Once grain mixture has cooled, add honey, butter, and yeast and mix on low speed until combined. Add flour mixture, 1/2 cup at a time, and knead until cohesive mass starts to form (*note: some at high altitudes have noted they have not needed all of the flour, go by look and feel and stop adding flour if you need to!) 1 1/2-2 minutes; cover bowl tightly with plastic wrap and let dough rest for 20 minutes. Add salt and knead on medium-low speed until dough clears sides of bowl, 3-4 minutes (if it does not clear sides, add 2-3 tablespoons additional all-purpose flour and knead until it does. Don’t add more!) continue to knead dough for 5 more minutes. Add seeds (if using) and knead for another 15 seconds. Transfer dough to lightly floured counter and knead by hand until seeds are dispersed evenly and dough forms smooth, round ball. Place dough in large, lightly greased bowl; cover tightly with plastic and let rise at room temperature until nearly doubled in size, 45-60 minutes. ( I covered with a towel)
Grease two 9×5 inch loaf pans. Transfer dough to lightly floured counter and divide in half. Press 1 piece of dough into 9×6 inch rectangle, with short side facing you. Roll dough toward you into firm cylinder, keeping roll taut by tucking it under itself as you go. Turn loaf seam side up and pinch it closed. Repeat with second piece of dough. Spray loaves lightly with water or vegetable il spray. Roll each loaf in oats to coat evenly and place seam side down in prepared pans, pressing gently into corners. Cover loaves loosely with greased plastic (again covered with a towel) and let rise at room temperature until nearly doubled in size 30-40 minutes. Dough should barely spring back when poked with knuckle.
Thirty minutes before baking, adjust oven rack to middle position and heat oven to 375 degrees. Bake until loaves register 200 degrees, 35-40 minutes. Transfer pans to wire rack and let cool for 5 minutes. Remove loaves from pans, return to rack, and let cool to room temperature, about 2 hours, before slicing and serving.
Storage: Bread can be wrapped in double layer of plastic wrap and stored at room temperature for up to 3 days. Wrapped with additional layer of foil, bread can be frozen for up to a month.

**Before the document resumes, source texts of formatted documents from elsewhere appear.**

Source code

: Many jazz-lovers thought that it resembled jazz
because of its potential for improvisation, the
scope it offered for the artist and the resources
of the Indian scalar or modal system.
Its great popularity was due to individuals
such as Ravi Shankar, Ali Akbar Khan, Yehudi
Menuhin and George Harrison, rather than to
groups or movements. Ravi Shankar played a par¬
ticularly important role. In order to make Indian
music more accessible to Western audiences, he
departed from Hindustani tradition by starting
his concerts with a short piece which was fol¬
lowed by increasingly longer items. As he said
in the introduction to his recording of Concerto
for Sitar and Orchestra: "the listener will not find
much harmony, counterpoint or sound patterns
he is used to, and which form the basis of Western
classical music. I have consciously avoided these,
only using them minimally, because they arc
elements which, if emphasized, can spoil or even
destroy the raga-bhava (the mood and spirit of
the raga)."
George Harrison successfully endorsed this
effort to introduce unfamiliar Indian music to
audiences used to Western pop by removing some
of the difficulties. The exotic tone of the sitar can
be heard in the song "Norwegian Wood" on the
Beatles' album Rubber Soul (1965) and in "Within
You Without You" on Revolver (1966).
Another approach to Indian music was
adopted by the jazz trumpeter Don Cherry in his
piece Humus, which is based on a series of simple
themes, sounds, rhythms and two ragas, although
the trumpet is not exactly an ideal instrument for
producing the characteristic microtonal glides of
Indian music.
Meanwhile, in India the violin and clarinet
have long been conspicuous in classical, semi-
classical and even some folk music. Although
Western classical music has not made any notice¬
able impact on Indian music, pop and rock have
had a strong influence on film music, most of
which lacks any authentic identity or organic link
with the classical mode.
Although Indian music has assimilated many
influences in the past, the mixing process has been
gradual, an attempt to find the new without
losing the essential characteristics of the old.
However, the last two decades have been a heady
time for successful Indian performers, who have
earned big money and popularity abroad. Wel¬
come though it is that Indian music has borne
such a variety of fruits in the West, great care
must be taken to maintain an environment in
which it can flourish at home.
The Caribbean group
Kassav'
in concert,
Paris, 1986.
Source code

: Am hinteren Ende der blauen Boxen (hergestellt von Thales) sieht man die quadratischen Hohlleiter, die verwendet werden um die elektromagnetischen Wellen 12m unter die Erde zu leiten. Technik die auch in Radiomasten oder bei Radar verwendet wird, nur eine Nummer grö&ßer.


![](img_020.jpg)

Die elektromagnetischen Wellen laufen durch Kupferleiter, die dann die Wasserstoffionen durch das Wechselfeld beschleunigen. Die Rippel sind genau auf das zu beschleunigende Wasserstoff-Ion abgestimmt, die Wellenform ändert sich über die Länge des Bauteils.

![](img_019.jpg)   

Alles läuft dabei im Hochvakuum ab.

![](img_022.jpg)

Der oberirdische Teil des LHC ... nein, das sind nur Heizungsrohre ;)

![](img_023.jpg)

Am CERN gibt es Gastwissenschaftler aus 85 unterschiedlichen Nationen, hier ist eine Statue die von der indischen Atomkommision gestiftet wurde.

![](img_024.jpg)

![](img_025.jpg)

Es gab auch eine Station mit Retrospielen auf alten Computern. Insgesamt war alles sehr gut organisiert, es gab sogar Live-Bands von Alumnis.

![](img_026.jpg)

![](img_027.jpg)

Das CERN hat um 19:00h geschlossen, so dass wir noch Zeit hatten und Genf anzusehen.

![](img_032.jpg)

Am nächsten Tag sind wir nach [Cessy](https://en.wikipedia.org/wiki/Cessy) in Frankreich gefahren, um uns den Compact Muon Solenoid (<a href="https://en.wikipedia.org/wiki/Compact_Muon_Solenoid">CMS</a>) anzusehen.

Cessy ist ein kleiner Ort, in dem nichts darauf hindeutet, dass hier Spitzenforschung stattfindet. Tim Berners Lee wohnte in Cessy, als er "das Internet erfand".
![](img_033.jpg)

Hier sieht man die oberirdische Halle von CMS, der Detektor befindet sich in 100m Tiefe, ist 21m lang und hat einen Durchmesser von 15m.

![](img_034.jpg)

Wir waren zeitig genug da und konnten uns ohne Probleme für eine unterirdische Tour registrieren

My oats didn’t stay on the top of the bread when I removed the bread from the pans. I used the non-stick cooking spray. Next time I’ll use a little oil brushed on top. The bread is soft and I had to try it with a little raspberry jam after slicing it for sandwiches this morning. Mmmmm… simple goodness of homemade bread. Give baking bread a try!